Phase 2 consisted of two parallel arms of patients with metastatic renal cell carcinoma. One included treatment-naive patients and another included patients previously treated with TKIs alone or with an immunotherapy combination.

At ASCO GU, Zibelman presented results from the treatment-naive cohort.

All patients had metastatic renal cell carcinoma with any clear cell component, with measurable disease and ECOG performance status of 0 or 1. Eligible patients had no history of autoimmune disease, and no known or symptomatic brain metastases.

Patients received axitinib at the recommended phase 2 dose plus nivolumab for up to 2 years.

Objective response rate per investigator assessment served as the primary endpoint. Secondary endpoints included PFS, OS and safety.

Researchers accrued 44 patients (median age, 65 years; range, 56-72; 84.1% men; 95.5% white) from four centers.
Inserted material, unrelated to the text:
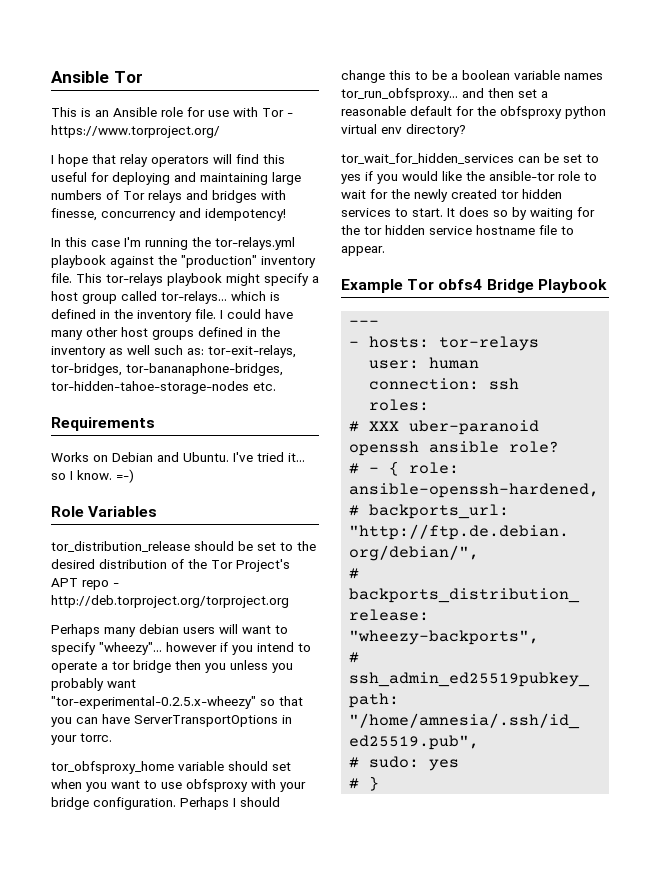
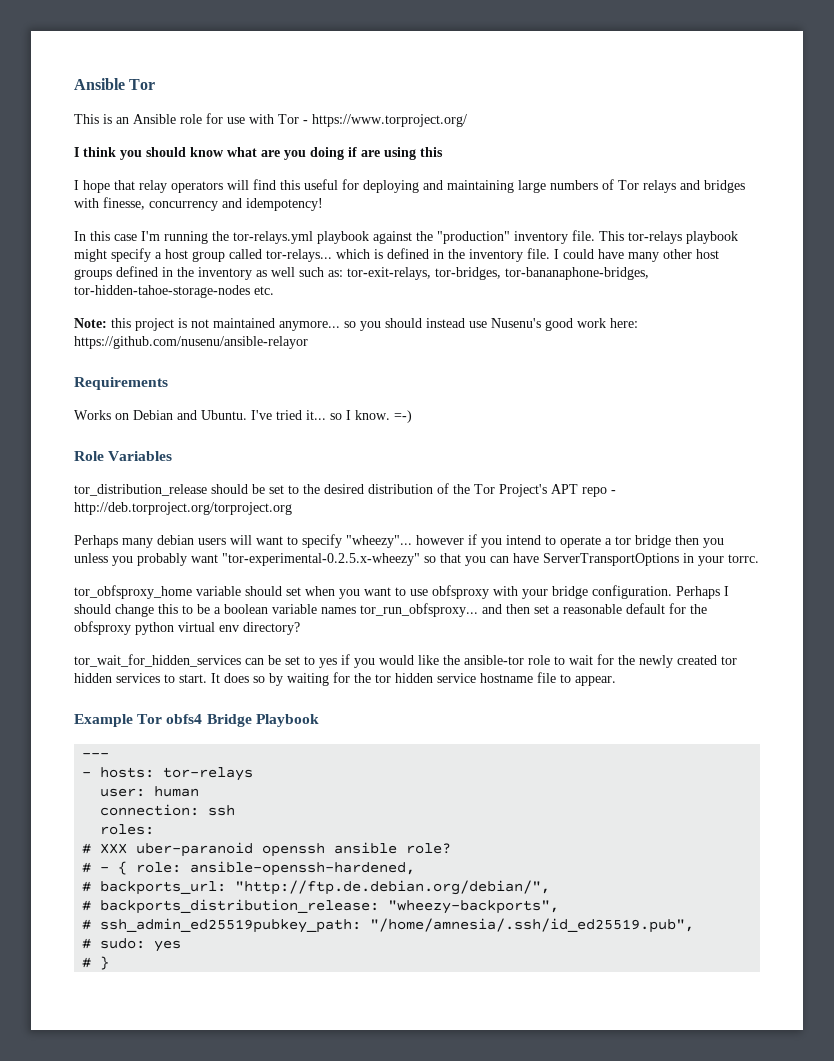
(220, 131) none -> [74,147,443,160] // I think you should know what are you doing if are using this
(276, 386) none -> [74,318,638,331] [74,336,308,349] // Note: this project is not maintained anymore... so you should instead use Nusenu's good work here: https://github.com/nusenu/ansible-relayor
Seventy-five percent had ECOG performance status of 0.

International Metastatic RCC Database Consortium risk group grading classified 18 patients (40.9%) as favorable risk, 23 patients (52.3%) as intermediate risk and three patients (6.8%) as poor risk.

One patient who withdrew from the study was excluded from the efficacy analysis but included in the safety analysis.

After median follow-up of 11.5 months, researchers reported an ORR of 59.5% (95% CI, 43.3-74.4).

One patient (2.4%) achieved complete response, 24 (57.1%) achieved partial response, 16 (38.1%) demonstrated stable disease and one (2.4%) exhibited progressive disease. This equated to a 97.6% disease control rate.

Researchers reported median PFS of 16.4 months (95% CI, 10.2-21.2), with estimated PFS rates of 60.8% (95% CI, 43.2-74.5) at 12 months and 25.3% (95% CI, 10.2-43.7) at 24 months.

Median OS had not been reached; however, researchers reported OS estimates of 87.1% (95% CI, 68.7-95.1) at 12 months and 69.4% (95% CI, 43.5-85.2) at 24 months.

“The results weren’t necessarily surprising, but they did demonstrate outstanding disease control on par with all of the other [immunotherapy-TKI] combinations currently available,” Zibelman said. “[Although] the excellent outcomes are in part due to the majority favorable/intermediate-risk population and the small sample size, the outcomes still demonstrate that this is a favorable combination.”

The regimen’s adverse event profile appeared consistent with published data for other immunotherapy-TKI combinations.

The most common grade 3 adverse events included hypertension (41.5%), diarrhea (9.8%), alanine aminotransferase increase (7.3%), colitis (7.3%) and proteinuria (7.3%).

“The safety profile was in line with what has been seen with other similar combinations, and the fact that no patients experiences a grade 4 or 5 adverse event is very encouraging,” Zibelman said.

Researchers reported an average daily axitinib dose of 8.21 mg. Twenty-four patients (54.5%) required axitinib dose reductions.

Nine patients (20.5%) discontinued axitinib due to adverse events, and eight patients (18.2%) discontinued nivolumab for the same reason.

Follow-up will continue to assess long-term outcomes in this cohort, as well as efficacy in the previously treated cohort, Zibelman said.

“I think axitinib should continue to be a good option in combination with an immune checkpoint inhibitor for first-line metastatic renal cell carcinoma,” Zibelman told Healio. “[Although] the randomized phase 3 results and FDA approval in combination with pembrolizumab should continue to make that the combination of choice, in my mind this lends further support that axitinib makes sense as the first-line [immunotherapy] partner, allowing cabozantinib [Cabometyx, Exelixis] and Lenvatinib [Lenvima, Eisai] — which we know have activity after prior axitinib — to be reserved for later lines of therapy.”